Logical Replication Setup

-- Set up logical replication for disaster recovery
-- On primary cluster
CREATE PUBLICATION temporal_pub FOR ALL TABLES IN SCHEMA temporal, temporal_visibility;

-- On secondary cluster (different region)
CREATE SUBSCRIPTION temporal_sub 
CONNECTION 'host=primary-cluster.example.com port=5432 user=replicator dbname=temporal'
PUBLICATION temporal_pub
WITH (copy_data = true, create_slot = true, enabled = true);

-- Monitor replication lag
SELECT 
    application_name,
    client_addr,
    state,
    sent_lsn,
    write_lsn,
    flush_lsn,
    replay_lsn,
    write_lag,
    flush_lag,
    replay_lag
FROM pg_stat_replication;

Recovery Testing

Automated Recovery Testing

#!/bin/bash
# Disaster recovery testing script
test_recovery() {
    local test_type=$1
    local test_timestamp=$(date +%Y%m%d_%H%M%S)
    local test_namespace="temporal-dr-test-$test_timestamp"

    echo "Starting DR test: $test_type at $test_timestamp"

    case $test_type in
        "point_in_time")
            # Test point-in-time recovery
            test_pitr_recovery "$test_namespace"
            ;;
        "full_restore")
            # Test full backup restore
            test_full_restore "$test_namespace"
            ;;
        "failover")
            # Test automatic failover
            test_automatic_failover "$test_namespace"
            ;;
        *)
            echo "Unknown test type: $test_type"
            exit 1
            ;;
    esac

    # Cleanup test resources
    cleanup_test_environment "$test_namespace"

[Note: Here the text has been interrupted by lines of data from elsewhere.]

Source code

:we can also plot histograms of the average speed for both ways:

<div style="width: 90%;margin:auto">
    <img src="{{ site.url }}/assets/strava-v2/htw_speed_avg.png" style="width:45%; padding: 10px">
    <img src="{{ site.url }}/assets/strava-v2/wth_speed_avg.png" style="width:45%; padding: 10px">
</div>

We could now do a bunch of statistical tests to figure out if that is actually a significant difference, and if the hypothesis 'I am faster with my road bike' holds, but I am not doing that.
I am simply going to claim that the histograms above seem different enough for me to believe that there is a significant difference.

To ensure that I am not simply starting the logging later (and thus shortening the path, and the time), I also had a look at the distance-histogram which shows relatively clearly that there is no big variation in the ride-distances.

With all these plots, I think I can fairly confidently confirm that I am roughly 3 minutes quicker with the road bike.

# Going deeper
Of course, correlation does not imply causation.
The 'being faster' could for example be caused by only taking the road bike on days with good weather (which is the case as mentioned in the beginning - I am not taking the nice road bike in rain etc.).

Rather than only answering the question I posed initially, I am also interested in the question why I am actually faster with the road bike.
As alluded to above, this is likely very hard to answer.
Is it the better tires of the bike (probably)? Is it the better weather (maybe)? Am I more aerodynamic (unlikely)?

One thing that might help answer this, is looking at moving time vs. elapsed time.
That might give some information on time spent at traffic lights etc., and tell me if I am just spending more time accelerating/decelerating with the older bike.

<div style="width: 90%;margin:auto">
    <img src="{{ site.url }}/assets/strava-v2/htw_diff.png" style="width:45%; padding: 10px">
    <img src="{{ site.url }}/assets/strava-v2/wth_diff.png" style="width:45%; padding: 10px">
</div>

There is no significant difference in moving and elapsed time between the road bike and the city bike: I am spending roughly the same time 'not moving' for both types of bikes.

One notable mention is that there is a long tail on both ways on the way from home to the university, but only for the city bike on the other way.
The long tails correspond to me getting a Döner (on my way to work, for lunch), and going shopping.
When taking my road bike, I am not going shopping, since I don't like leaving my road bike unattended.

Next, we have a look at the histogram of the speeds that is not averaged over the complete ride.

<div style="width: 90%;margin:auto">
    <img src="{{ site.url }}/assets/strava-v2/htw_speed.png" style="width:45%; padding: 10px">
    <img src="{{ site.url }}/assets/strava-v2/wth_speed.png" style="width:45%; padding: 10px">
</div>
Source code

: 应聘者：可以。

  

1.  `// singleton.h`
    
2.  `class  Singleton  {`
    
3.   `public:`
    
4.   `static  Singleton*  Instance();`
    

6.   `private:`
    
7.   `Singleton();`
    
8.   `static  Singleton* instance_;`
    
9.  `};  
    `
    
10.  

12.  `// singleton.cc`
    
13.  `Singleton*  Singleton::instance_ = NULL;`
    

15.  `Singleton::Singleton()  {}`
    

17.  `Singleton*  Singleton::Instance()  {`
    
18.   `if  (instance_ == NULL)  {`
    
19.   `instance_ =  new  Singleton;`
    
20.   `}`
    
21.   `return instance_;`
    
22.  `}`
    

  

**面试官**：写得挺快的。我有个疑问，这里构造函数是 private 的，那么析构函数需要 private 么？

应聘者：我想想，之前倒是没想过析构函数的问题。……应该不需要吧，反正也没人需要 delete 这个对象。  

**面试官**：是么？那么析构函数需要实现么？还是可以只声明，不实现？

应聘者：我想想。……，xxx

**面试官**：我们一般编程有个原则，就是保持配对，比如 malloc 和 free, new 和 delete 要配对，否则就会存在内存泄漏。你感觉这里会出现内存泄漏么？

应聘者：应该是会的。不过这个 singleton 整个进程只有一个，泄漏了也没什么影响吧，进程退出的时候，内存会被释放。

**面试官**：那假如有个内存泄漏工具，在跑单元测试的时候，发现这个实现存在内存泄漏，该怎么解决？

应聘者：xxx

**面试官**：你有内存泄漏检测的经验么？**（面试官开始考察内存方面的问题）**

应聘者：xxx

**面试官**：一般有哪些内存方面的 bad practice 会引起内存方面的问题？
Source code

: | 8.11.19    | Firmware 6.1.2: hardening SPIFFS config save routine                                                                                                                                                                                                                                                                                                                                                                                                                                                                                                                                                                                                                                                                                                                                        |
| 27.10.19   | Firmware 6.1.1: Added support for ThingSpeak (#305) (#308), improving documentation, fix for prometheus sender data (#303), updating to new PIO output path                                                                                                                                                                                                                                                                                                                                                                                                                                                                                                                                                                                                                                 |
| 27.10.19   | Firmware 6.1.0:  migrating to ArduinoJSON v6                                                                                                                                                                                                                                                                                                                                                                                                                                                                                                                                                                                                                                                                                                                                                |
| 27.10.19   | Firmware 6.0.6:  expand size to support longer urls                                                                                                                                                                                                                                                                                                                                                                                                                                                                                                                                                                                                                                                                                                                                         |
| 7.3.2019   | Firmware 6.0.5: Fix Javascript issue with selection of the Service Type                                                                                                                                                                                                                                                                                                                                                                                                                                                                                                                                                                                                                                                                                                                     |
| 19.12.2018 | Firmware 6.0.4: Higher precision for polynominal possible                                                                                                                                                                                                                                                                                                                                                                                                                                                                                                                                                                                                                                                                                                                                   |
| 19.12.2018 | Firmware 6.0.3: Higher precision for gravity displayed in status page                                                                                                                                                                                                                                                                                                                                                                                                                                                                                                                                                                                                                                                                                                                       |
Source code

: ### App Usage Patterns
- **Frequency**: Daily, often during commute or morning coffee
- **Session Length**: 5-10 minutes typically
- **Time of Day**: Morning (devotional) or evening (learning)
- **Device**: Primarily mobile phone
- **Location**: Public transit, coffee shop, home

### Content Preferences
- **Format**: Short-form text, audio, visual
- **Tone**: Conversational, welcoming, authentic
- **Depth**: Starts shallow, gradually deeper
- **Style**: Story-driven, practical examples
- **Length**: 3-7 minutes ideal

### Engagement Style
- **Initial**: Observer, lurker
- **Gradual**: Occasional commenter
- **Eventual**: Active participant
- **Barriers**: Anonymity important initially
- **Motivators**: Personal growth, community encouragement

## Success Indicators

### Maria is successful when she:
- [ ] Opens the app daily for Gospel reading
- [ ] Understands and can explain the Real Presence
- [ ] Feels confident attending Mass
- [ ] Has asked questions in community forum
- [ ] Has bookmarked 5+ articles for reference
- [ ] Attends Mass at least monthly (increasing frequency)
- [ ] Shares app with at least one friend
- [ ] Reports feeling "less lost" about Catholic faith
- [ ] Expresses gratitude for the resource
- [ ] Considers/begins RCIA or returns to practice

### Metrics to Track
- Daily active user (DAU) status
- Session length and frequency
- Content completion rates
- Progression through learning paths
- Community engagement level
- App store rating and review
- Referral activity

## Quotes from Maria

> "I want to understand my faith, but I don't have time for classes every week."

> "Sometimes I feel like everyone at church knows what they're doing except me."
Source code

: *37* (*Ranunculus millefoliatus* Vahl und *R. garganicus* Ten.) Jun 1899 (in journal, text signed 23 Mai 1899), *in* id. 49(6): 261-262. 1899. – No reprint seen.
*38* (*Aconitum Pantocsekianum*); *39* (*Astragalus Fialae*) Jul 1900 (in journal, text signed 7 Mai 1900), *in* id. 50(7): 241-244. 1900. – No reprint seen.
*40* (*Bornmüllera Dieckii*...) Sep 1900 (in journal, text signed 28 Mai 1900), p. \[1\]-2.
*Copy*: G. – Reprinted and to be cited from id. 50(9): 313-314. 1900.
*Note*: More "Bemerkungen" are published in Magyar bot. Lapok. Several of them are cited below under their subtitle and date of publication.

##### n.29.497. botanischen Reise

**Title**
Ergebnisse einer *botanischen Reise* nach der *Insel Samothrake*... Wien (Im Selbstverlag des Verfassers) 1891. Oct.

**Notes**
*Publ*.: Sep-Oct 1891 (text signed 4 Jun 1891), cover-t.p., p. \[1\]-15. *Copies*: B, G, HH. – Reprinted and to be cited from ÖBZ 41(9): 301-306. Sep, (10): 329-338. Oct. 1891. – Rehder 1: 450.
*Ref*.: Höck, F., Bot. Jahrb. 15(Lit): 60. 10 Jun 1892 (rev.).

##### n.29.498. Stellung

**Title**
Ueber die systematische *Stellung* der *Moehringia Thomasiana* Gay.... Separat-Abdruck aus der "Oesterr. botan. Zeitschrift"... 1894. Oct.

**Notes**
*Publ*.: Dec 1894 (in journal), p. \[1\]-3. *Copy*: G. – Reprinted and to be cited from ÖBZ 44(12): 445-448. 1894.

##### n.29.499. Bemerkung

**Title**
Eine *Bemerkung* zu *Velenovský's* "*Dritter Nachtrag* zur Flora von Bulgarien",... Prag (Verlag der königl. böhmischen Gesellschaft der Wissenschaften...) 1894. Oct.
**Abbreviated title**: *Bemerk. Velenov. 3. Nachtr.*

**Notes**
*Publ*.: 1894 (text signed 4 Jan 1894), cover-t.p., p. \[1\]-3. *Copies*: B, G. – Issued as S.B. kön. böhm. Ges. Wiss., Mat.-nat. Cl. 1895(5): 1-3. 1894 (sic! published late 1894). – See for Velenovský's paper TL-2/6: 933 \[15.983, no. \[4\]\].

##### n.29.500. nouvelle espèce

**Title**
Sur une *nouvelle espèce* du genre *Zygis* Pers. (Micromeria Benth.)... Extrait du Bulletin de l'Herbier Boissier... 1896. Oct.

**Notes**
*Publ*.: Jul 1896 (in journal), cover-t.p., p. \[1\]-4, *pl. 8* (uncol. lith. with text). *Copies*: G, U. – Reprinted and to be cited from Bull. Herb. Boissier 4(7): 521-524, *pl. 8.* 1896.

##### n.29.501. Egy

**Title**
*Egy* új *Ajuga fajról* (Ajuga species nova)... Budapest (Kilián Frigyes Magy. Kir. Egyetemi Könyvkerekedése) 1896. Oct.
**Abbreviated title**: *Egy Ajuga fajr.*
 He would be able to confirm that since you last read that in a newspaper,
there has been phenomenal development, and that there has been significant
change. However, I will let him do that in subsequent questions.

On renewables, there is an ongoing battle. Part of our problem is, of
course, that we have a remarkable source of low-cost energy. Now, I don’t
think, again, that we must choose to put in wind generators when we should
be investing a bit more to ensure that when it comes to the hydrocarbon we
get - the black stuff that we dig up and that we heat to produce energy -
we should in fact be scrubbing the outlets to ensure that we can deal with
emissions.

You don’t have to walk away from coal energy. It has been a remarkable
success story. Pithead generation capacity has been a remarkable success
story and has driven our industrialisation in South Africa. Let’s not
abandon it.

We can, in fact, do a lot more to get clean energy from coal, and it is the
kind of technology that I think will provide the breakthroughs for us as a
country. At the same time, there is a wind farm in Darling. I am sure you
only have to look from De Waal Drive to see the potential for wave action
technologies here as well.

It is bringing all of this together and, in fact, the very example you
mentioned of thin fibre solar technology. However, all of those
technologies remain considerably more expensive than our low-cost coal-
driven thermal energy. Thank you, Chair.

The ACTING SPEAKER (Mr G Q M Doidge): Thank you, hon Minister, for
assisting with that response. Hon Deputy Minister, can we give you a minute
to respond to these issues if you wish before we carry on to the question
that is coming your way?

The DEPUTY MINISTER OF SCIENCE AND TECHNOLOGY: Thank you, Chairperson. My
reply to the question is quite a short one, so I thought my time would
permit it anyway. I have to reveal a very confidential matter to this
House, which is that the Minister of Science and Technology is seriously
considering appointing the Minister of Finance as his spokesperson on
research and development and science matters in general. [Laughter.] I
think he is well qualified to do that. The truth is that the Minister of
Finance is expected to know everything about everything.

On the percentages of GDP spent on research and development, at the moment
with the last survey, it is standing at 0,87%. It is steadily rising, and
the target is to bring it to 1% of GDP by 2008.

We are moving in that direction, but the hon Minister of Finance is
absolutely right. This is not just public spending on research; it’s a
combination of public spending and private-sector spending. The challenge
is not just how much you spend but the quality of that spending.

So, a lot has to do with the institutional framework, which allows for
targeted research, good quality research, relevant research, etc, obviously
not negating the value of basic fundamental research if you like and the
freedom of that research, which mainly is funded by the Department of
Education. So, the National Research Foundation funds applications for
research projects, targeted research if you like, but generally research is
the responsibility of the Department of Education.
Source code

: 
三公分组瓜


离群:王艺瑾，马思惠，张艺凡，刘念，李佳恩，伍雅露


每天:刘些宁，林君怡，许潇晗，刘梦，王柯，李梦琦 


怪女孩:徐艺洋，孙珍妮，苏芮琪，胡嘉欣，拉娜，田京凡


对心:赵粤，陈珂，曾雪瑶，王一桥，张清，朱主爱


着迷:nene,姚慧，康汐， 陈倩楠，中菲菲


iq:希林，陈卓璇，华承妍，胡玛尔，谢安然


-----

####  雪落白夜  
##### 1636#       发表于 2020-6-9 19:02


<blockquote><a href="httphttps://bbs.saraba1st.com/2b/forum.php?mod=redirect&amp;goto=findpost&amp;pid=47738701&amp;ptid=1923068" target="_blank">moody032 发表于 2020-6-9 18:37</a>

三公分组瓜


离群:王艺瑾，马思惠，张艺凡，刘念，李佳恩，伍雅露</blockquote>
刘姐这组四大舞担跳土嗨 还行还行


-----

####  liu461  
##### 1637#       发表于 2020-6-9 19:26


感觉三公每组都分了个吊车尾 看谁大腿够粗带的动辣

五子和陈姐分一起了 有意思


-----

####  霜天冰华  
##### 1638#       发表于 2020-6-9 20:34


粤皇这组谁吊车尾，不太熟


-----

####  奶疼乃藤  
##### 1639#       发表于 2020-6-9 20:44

    echo "DR test completed: $test_type"
}

# Schedule monthly DR tests
echo "0 3 1 * * /path/to/test_recovery.sh point_in_time" | crontab -

This comprehensive database design ensures that the Temporal.io enterprise deployment has a robust, scalable, and highly available data layer that can handle enterprise workloads while maintaining data integrity, performance, and recoverability.